Так получилось, что шелкография для меня больше связана не с Америкой и Энди Уорхолом, а с Фландрией и художником-экспрессионистом Франсом Мазерелем, именем которого и названа печатная студия под Антверпеном.
Я работала во Фландрии два года подряд, каждый раз приезжая на весь ноябрь.
Покой деревни Кастерли, окруженной лесом с кустами мерзлой ежевики с одной стороны, а с другой — кукурузными полями, нарушает лишь странное поселение художников.
Архитекторы — авторы проекта печатной студии — явно старались вписать ее в среду как можно гармоничнее, накрыв главное здание черным куполом, подобно грандиозной юрте, и расположив вокруг дома «шалаши» для кочующих художников. Кажется, что была задумана временная стоянка, лагерь, собранный из легких конструкций и готовый сорваться и перенестись куда-нибудь на другие пастбища. Все внутренние помещения студии «навинчиваются» на спиральную лестницу. Печатные станки, прессы и литографские камни стоят по кругу.
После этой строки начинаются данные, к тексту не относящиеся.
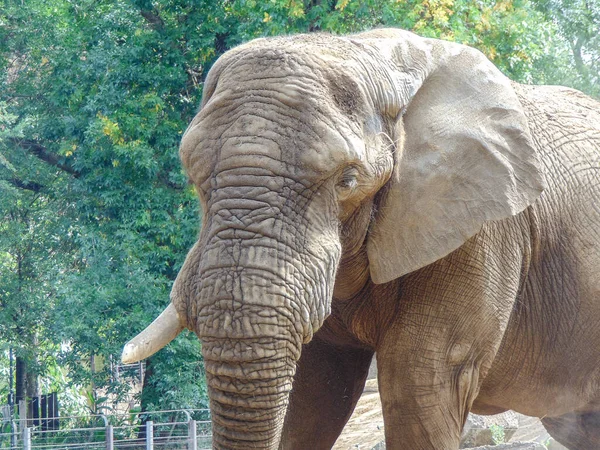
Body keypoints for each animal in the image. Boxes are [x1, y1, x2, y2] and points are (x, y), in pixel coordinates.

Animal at [120, 29, 600, 450]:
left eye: (347, 181)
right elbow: (317, 390)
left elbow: (420, 381)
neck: (371, 55)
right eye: (192, 178)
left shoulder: (479, 228)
Как только сюда попадаешь, твоя собственная оптика начинает работать в режиме ч.б. Цвет уходит, остается в какой-то другой географии. Все, что тебя окружает — это графика.
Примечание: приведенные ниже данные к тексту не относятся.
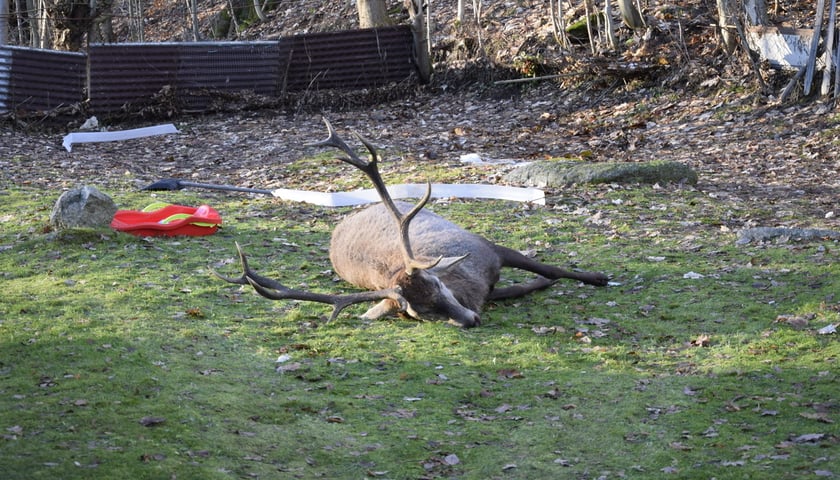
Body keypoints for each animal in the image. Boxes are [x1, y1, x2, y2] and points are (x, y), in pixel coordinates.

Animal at [215, 117, 612, 326]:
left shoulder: (487, 247)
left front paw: (596, 277)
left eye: (436, 285)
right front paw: (541, 285)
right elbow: (522, 287)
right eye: (420, 313)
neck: (472, 285)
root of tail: (343, 222)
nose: (470, 320)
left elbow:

Поля, расчерченные на правильные прямоугольники, трава, разбеленная изморозью, четкий чертеж оконного переплета, клубящиеся испарения от земли, смущающие камеру и не дающие ей навести резкость. Шелкография, как известно, — плоская печать или, так называемая, «печать через сито».
Оказалось, что на деле это не всегда так. Сдвигая и накладывая одно изображение поверх другого, слой за слоем, постепенно можно добиться глубины. Изображение приобретает новое качество — живописное.
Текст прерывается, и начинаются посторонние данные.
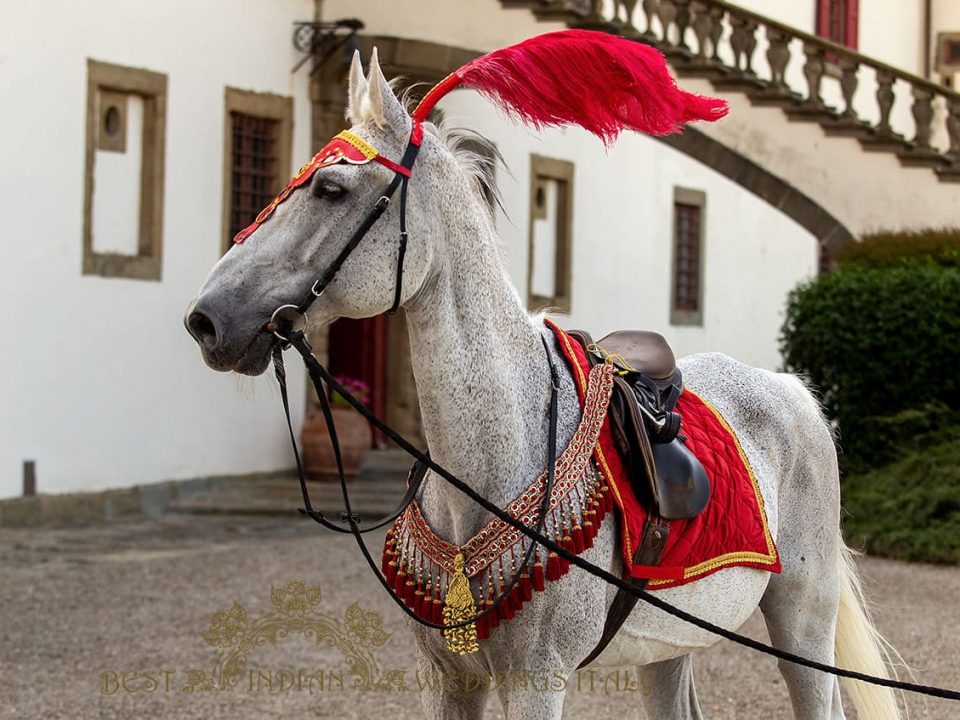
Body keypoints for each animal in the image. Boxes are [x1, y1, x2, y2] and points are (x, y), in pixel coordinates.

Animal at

И самый главный и интересный момент — это проявление различий от одного оттиска к другому. Эти сдвиги, затеки, капли лишней краски, непропечатанные «непрочитанные» куски — эти нечаянные радости печати, эта ее непредсказуемость, несмотря на исходную неизменную матрицу.
Печать завораживает. До конца никогда не знаешь, каков будет оттиск. Как сказала мне однажды одна пианистка — «исполнительское искусство и каждый выход на сцену — это некое „хождение по воде“, несмотря на неизменность нотного текста».
Мне предстояло печатать серию «Чужой дом» по моему хакасско-киргизскому путешествию, а за длинным узким окном, кадрирующим фламандский пейзаж, возникало кино. Кто-то всегда «организовывал» этот кадр, «включая» единственно правильное освещение в неменяющемся рисунке пейзажа.